PROBLEM STATEMENT: Rewrite all of the material below with "Score" replaced by "Total" and nothing else changed, leaving out the pictures.

DATASET EXTRACT:
>>

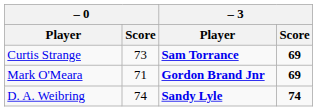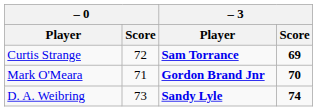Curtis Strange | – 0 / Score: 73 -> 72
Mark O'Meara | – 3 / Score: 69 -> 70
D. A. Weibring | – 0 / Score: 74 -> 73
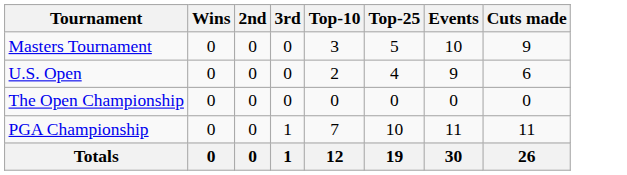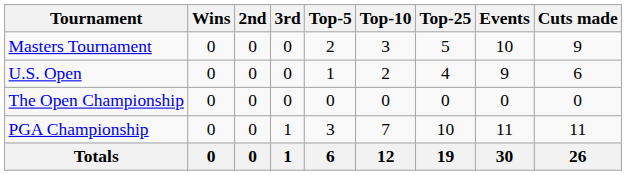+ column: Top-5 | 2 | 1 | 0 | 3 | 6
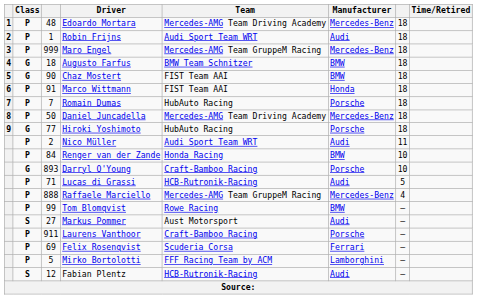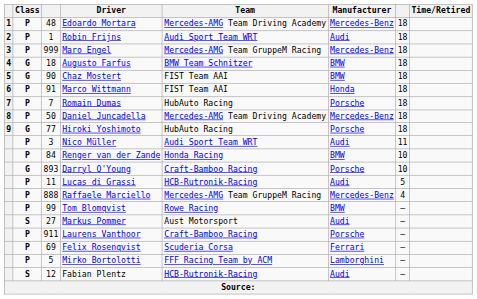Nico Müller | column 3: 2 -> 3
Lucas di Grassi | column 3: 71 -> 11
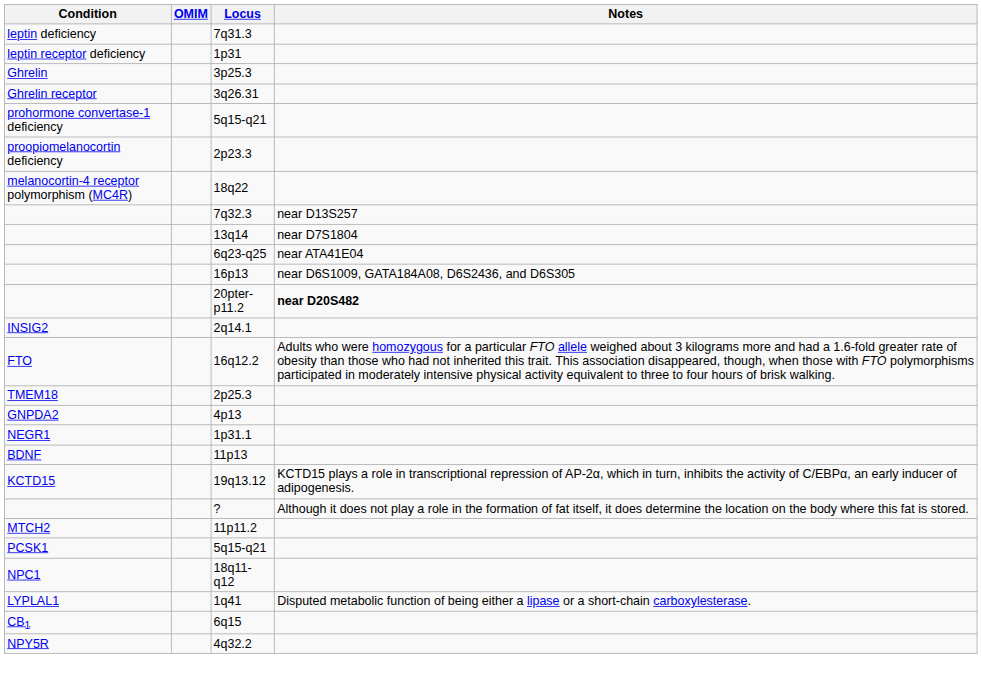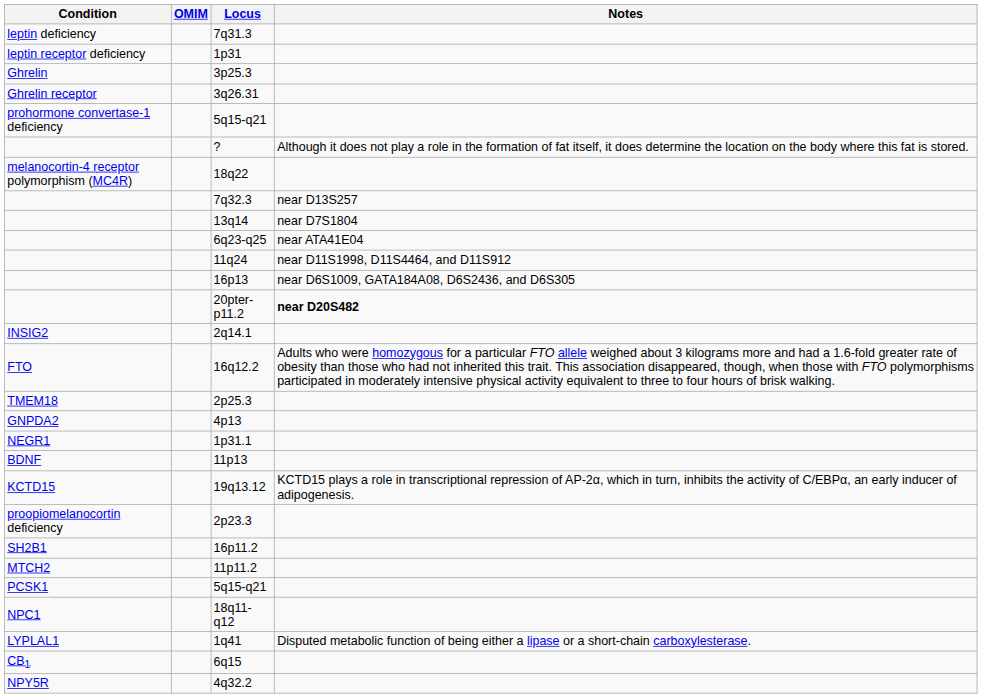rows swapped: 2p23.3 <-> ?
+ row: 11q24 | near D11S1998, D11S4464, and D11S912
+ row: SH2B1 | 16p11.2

<<

CORRECT ANSWER:
Curtis Strange | – 0 / Total: 73 -> 72
Mark O'Meara | – 3 / Total: 69 -> 70
D. A. Weibring | – 0 / Total: 74 -> 73
+ column: Top-5 | 2 | 1 | 0 | 3 | 6
Nico Müller | column 3: 2 -> 3
Lucas di Grassi | column 3: 71 -> 11
rows swapped: 2p23.3 <-> ?
+ row: 11q24 | near D11S1998, D11S4464, and D11S912
+ row: SH2B1 | 16p11.2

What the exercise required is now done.